Doch die vermeintlich so netten Schweden aus Småland sorgten in den mehr als 80 Jahren der Unternehmensgeschichte auch für negative Schlagzeilen. Dazu trug nicht zuletzt Firmengründer Kamprad mit seinem sprichwörtlichen Geiz und seiner jugendlichen Nazi-Begeisterung bei, für die er später öffentlich um Entschuldigung bat.
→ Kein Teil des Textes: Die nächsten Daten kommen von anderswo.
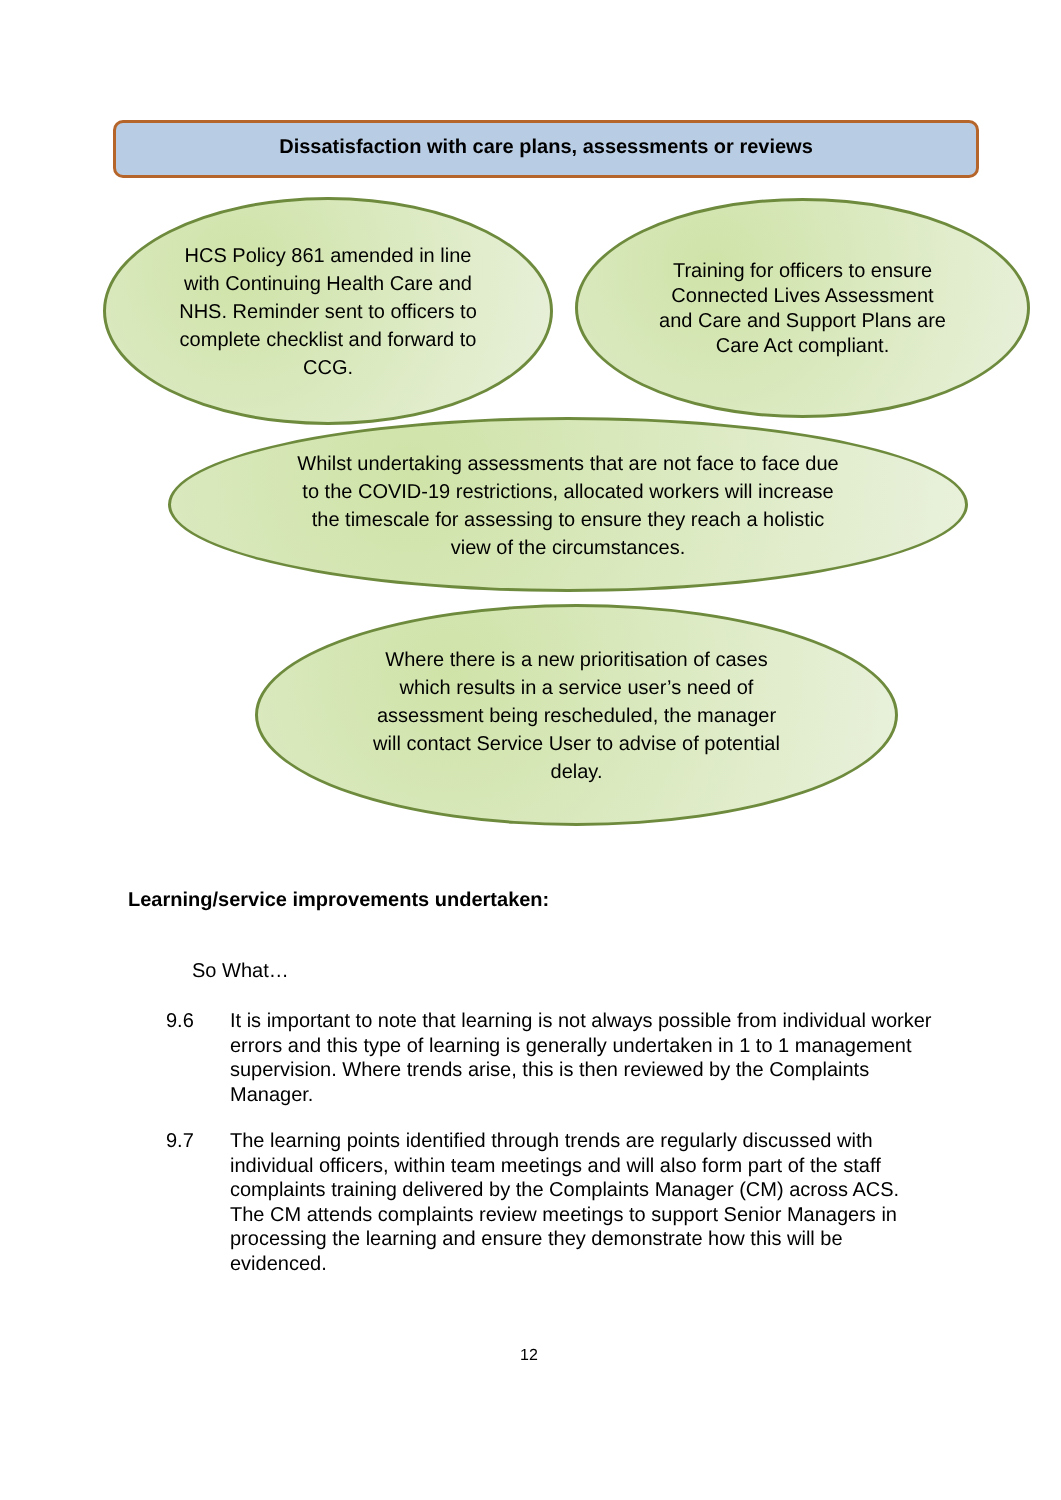Dissatisfaction with care plans, assessments or reviews
HCS Policy 861 amended in line with Continuing Health Care and NHS. Reminder sent to officers to complete checklist and forward to CCG.
Training for officers to ensure Connected Lives Assessment and Care and Support Plans are Care Act compliant.
Whilst undertaking assessments that are not face to face due to the COVID-19 restrictions, allocated workers will increase the timescale for assessing to ensure they reach a holistic view of the circumstances.
Where there is a new prioritisation of cases which results in a service user’s need of assessment being rescheduled, the manager will contact Service User to advise of potential delay.
Learning/service improvements undertaken:
So What…
9.6 It is important to note that learning is not always possible from individual worker errors and this type of learning is generally undertaken in 1 to 1 management supervision. Where trends arise, this is then reviewed by the Complaints Manager.
9.7 The learning points identified through trends are regularly discussed with individual officers, within team meetings and will also form part of the staff complaints training delivered by the Complaints Manager (CM) across ACS. The CM attends complaints review meetings to support Senior Managers in processing the learning and ensure they demonstrate how this will be evidenced.
12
Seine Landsleute wählten den Ikea-Chef vier Jahre vor seinem Tod im Jahr 2018 zum "Besten schwedischen Unternehmer aller Zeiten". Mit Stiftungen in Liechtenstein, der Handels-Holding Ingka und der Inter Ikea Holding in den Niederlanden sowie vielen weiteren Firmen ist das komplexe und steueroptimierte Ikea-Geflecht weiterhin fest in Familienhand.
Konsumkrise trifft andere
Warum ist Ikea so erfolgreich? "Die Geschäfte von Ikea bieten ein sehr gutes Einkaufserlebnis. Die Räume sind toll ausgestattet und bieten Inspiration, wie ein Zuhause aussehen kann. Das machen die wirklich gut", sagte der Handelsexperte Martin Fassnacht von der Wirtschaftshochschule WHU in Düsseldorf. Auch der E-Commerce-Anteil von 25 Prozent sei stark für die Branche, musste aber in der Corona-Zeit hart erkämpft werden.
Branchenkenner Marco Atzberger vom Handelsforschungsinstitut EHI sagt: "Ikea hat es in den vergangenen 50 Jahren eigentlich immer geschafft, eine eigene Kategorie im Möbelmarkt zu bilden, die unabhängig vom Gesamtmarkt existiert. Der junge freche Ansatz plus ein Preiswürdigkeitsversprechen führen dazu, dass, wenn überhaupt gekauft wird, dann eben dort." Das gelte erst recht für Erstausstattungen. Die oft nur regional aufgestellte Konkurrenz könne da nicht mithalten.
Trends im Handel früh aufgenommen
Bei neuen Trends sind die Ikea-Leute häufig vorne dabei: Die Kinderbetreuung mit Bällebad sowie das Köttbullar-Restaurant gehören schon sehr lange zum familienfreundlichen Repertoire. Aktuell hat die "Ikea Family" nach Firmenangaben allein in Deutschland 15 Millionen Mitglieder, weltweit sind es 110 Millionen erreichbare Fans der Marke.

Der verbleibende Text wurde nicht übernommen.